Compared to the older central-acting antihypertensives, moxonidine binds with much greater affinity to the imidazoline I_{1}-receptor than to the α_{2}-receptor. In contrast, clonidine binds to both receptors with near equal affinity. Moxonidine has an affinity for I_{1} that is 33 times greater than α_{2}, compared to clonidine which is only four times greater.

In addition, moxonidine may also promote sodium excretion, improve insulin resistance and glucose tolerance and protect against hypertensive target organ damage, such as kidney disease and cardiac hypertrophy.

==Pharmacodynamic properties==

===Effects on insulin resistance===
In all animal models of insulin resistance, moxonidine had striking effects on the development of insulin resistance, hyperinsulinaemia and impaired glucose homeostasis. Given the importance of insulin resistance as a risk factor for cardiovascular disease, it is of considerable relevance that it has been shown to improve insulin sensitivity.

==Contraindications==
It is contraindicated if there has been a past history of angioedema; heart conduction disorders (e.g. sick sinus syndrome, second- or third-degree heart block); bradycardia; severe heart failure or coronary artery disease. Also: Raynaud's syndrome, intermittent claudication, epilepsy, depression, Parkinson's disease, glaucoma. Use in pregnancy is discouraged. Moxonidine passes into breast milk.

Moxonidine should be avoided in patients with moderate to severe renal impairment. Abrupt discontinuation of the drug should also be avoided. If concomitant treatment with a beta blocker has to be stopped, the beta blocker should be discontinued first, then moxonidine after a few days. Alcohol may potentiate the hypotensive effects of Moxonidine.

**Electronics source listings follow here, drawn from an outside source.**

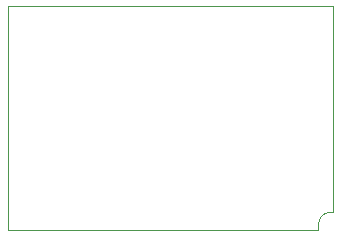
<source format=gbr>
%TF.GenerationSoftware,KiCad,Pcbnew,7.0.7*%
%TF.CreationDate,2024-01-11T19:31:21-08:00*%
%TF.ProjectId,beeper-design,62656570-6572-42d6-9465-7369676e2e6b,rev?*%
%TF.SameCoordinates,Original*%
%TF.FileFunction,Profile,NP*%
%FSLAX46Y46*%
G04 Gerber Fmt 4.6, Leading zero omitted, Abs format (unit mm)*
G04 Created by KiCad (PCBNEW 7.0.7) date 2024-01-11 19:31:21*
%MOMM*%
%LPD*%
G01*
G04 APERTURE LIST*
%TA.AperFunction,Profile*%
%ADD10C,0.050000*%
%TD*%
G04 APERTURE END LIST*
D10*
X152000000Y-117500000D02*
X125750000Y-117500000D01*
X125750000Y-117500000D02*
X125750000Y-98500000D01*
X125750000Y-98500000D02*
X153250000Y-98500000D01*
X153250000Y-98500000D02*
X153250000Y-116000000D01*
X153250000Y-116000000D02*
X153000000Y-116000000D01*
X153000000Y-116000000D02*
G75*
G03*
X152000000Y-117000000I0J-1000000D01*
G01*
X152000000Y-117000000D02*
X152000000Y-117500000D01*
M02*

</source>
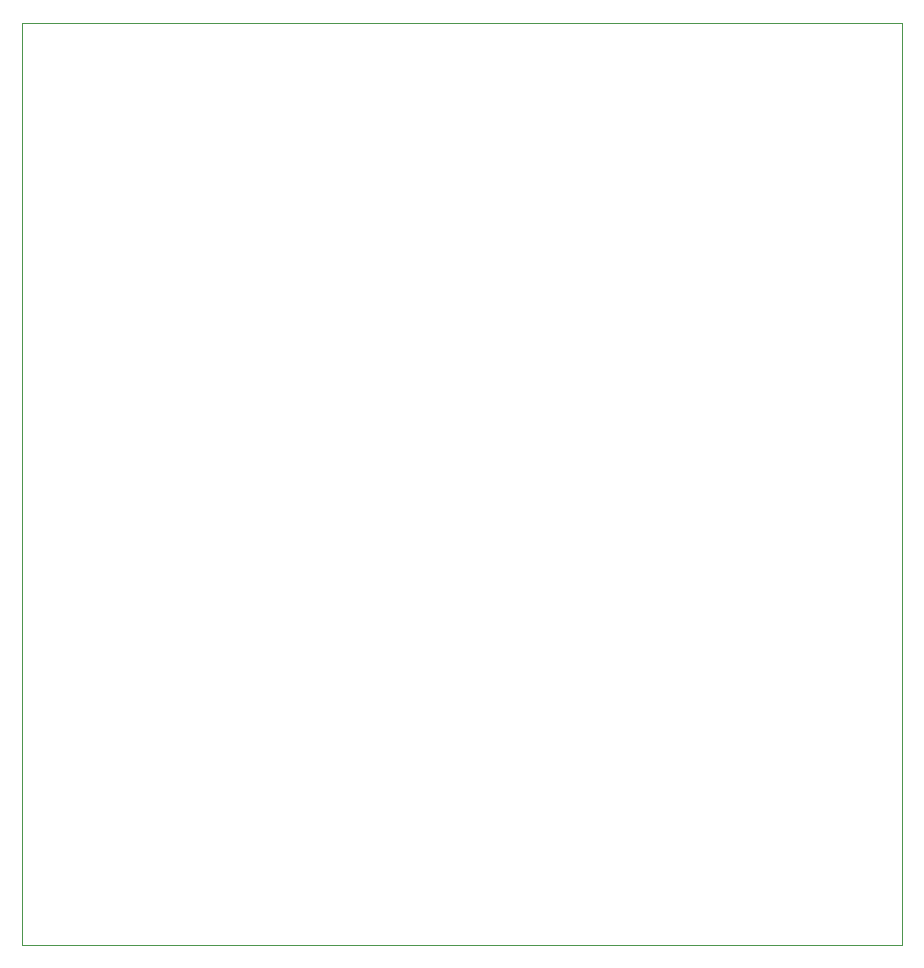
<source format=gm1>
G04 #@! TF.GenerationSoftware,KiCad,Pcbnew,5.1.6-c6e7f7d~87~ubuntu18.04.1*
G04 #@! TF.CreationDate,2021-01-02T21:50:32-05:00*
G04 #@! TF.ProjectId,dicecalc,64696365-6361-46c6-932e-6b696361645f,rev?*
G04 #@! TF.SameCoordinates,Original*
G04 #@! TF.FileFunction,Profile,NP*
%FSLAX46Y46*%
G04 Gerber Fmt 4.6, Leading zero omitted, Abs format (unit mm)*
G04 Created by KiCad (PCBNEW 5.1.6-c6e7f7d~87~ubuntu18.04.1) date 2021-01-02 21:50:32*
%MOMM*%
%LPD*%
G01*
G04 APERTURE LIST*
G04 #@! TA.AperFunction,Profile*
%ADD10C,0.050000*%
G04 #@! TD*
G04 APERTURE END LIST*
D10*
X133400000Y-83100000D02*
X138400000Y-83100000D01*
X133400000Y-161100000D02*
X138400000Y-161100000D01*
X63900000Y-85100000D02*
X63900000Y-83100000D01*
X138400000Y-83100000D02*
X138400000Y-85100000D01*
X63900000Y-85100000D02*
X63900000Y-158100000D01*
X133400000Y-83100000D02*
X63900000Y-83100000D01*
X138400000Y-100600000D02*
X138400000Y-85100000D01*
X138400000Y-155100000D02*
X138400000Y-100600000D01*
X138400000Y-161100000D02*
X138400000Y-155100000D01*
X132900000Y-161100000D02*
X133400000Y-161100000D01*
X67400000Y-161100000D02*
X132900000Y-161100000D01*
X63900000Y-161100000D02*
X67400000Y-161100000D01*
X63900000Y-160600000D02*
X63900000Y-161100000D01*
X63900000Y-158100000D02*
X63900000Y-160600000D01*
M02*

</source>
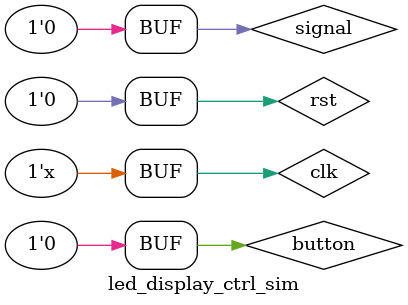
<source format=v>
`timescale 1ns/1ps        

module led_display_ctrl_sim();   
    reg clk;
    reg rst;
    reg button;
    reg signal;
    wire [7:0]led_en;
    wire led_ca;
    wire led_cb;
    wire led_cc;
    wire led_cd;
    wire led_ce;
    wire led_cf;
    wire led_cg;
    wire led_dp;
    
   initial    
   begin
        clk = 1'b0;rst = 1'b1;button = 1'b0;signal = 1'b0;
        #4 rst = 1'b0;
        #6 button = 1'b1;
        #10000000 signal = 1'b1;button = 1'b0;
        #1000000 signal = 1'b0;
        #500000 signal = 1'b1;
        #1000000 signal = 1'b0;
        #500000 signal = 1'b1;
        #1000000 signal = 1'b0;
        #500000 signal = 1'b1;
        #15000000 signal = 1'b0; 
        #500000 signal = 1'b1;
        #1000000 signal = 1'b0;
        #500000 signal = 1'b1;
        #1000000 signal = 1'b0;
        #500000 signal = 1'b1;
        #1000000 signal = 1'b0;
        #11000000 signal = 1'b1;
        #1000000 signal = 1'b0;
        #500000 signal = 1'b1;
        #1000000 signal = 1'b0;
        #500000 signal = 1'b1;
        #1000000 signal = 1'b0;
        #500000 signal = 1'b1;
        #15000000 signal = 1'b0; 
        #500000 signal = 1'b1;
        #1000000 signal = 1'b0;
        #500000 signal = 1'b1;
        #1000000 signal = 1'b0;
        #500000 signal = 1'b1;
        #1000000 signal = 1'b0;                                                              
   end
   always #5 clk = ~clk;
      
   led_display_ctrl u_led_display_ctrl(
        .clk      (clk   ),
        .rst      (rst   ),
        .button   (button),
        .signal   (signal),
        .led_en   (led_en),
        .led_ca   (led_ca),
        .led_cb   (led_cb),
        .led_cc   (led_cc),
        .led_cd   (led_cd),
        .led_ce   (led_ce),
        .led_cf   (led_cf),
        .led_cg   (led_cg),
        .led_dp   (led_dp)
    );
endmodule

</source>
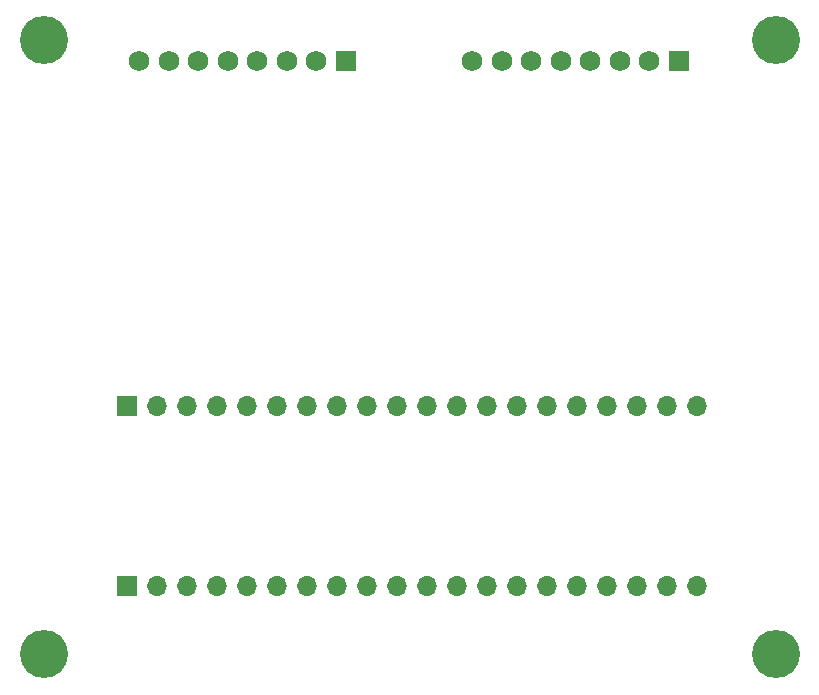
<source format=gbr>
G04 #@! TF.FileFunction,Soldermask,Bot*
%FSLAX46Y46*%
G04 Gerber Fmt 4.6, Leading zero omitted, Abs format (unit mm)*
G04 Created by KiCad (PCBNEW 4.0.5-e0-6337~49~ubuntu16.04.1) date Thu Feb 16 22:53:25 2017*
%MOMM*%
%LPD*%
G01*
G04 APERTURE LIST*
%ADD10C,0.100000*%
%ADD11C,4.064000*%
%ADD12R,1.750000X1.750000*%
%ADD13C,1.750000*%
%ADD14R,1.700000X1.700000*%
%ADD15O,1.700000X1.700000*%
G04 APERTURE END LIST*
D10*
D11*
X116908000Y-79256000D03*
X178908000Y-79256000D03*
X116908000Y-131256000D03*
X178908000Y-131256000D03*
D12*
X170688000Y-81026000D03*
D13*
X168188000Y-81026000D03*
X165688000Y-81026000D03*
X163188000Y-81026000D03*
X160688000Y-81026000D03*
X158188000Y-81026000D03*
X155688000Y-81026000D03*
X153188000Y-81026000D03*
D12*
X142494000Y-81026000D03*
D13*
X139994000Y-81026000D03*
X137494000Y-81026000D03*
X134994000Y-81026000D03*
X132494000Y-81026000D03*
X129994000Y-81026000D03*
X127494000Y-81026000D03*
X124994000Y-81026000D03*
D14*
X123952000Y-125476000D03*
D15*
X126492000Y-125476000D03*
X129032000Y-125476000D03*
X131572000Y-125476000D03*
X134112000Y-125476000D03*
X136652000Y-125476000D03*
X139192000Y-125476000D03*
X141732000Y-125476000D03*
X144272000Y-125476000D03*
X146812000Y-125476000D03*
X149352000Y-125476000D03*
X151892000Y-125476000D03*
X154432000Y-125476000D03*
X156972000Y-125476000D03*
X159512000Y-125476000D03*
X162052000Y-125476000D03*
X164592000Y-125476000D03*
X167132000Y-125476000D03*
X169672000Y-125476000D03*
X172212000Y-125476000D03*
D14*
X123952000Y-110236000D03*
D15*
X126492000Y-110236000D03*
X129032000Y-110236000D03*
X131572000Y-110236000D03*
X134112000Y-110236000D03*
X136652000Y-110236000D03*
X139192000Y-110236000D03*
X141732000Y-110236000D03*
X144272000Y-110236000D03*
X146812000Y-110236000D03*
X149352000Y-110236000D03*
X151892000Y-110236000D03*
X154432000Y-110236000D03*
X156972000Y-110236000D03*
X159512000Y-110236000D03*
X162052000Y-110236000D03*
X164592000Y-110236000D03*
X167132000Y-110236000D03*
X169672000Y-110236000D03*
X172212000Y-110236000D03*
M02*

</source>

Excess mortality has been seen in patients with symptomatic heart failure in the MOXCON study. However, the MOXCON trial utilised a very high dose of 3.0 mg daily which is well above the normal dose of 0.2–0.6 mg daily.

==Adverse effects==

Noteworthy side effects include dry mouth, headache, fatigue, dizziness, intermittent facial oedema, nausea, sleep disturbances (rarely sedation), asthenia, vasodilatation, and rarely, skin reactions.
===Safety===

Routine toxicology studies have provided no evidence that moxonidine has any teratogenic, mutagenic or carcinogenic potential. No evidence has been found of serious adverse effects on organs or organ systems, and the drug has not been shown to have deleterious effects on perinatal or postnatal growth and development.

==Drug interactions==
Concomitant administration of moxonidine and a thiazide diuretic such as hydrochlorothiazide gave a synergistic antihypertensive effect.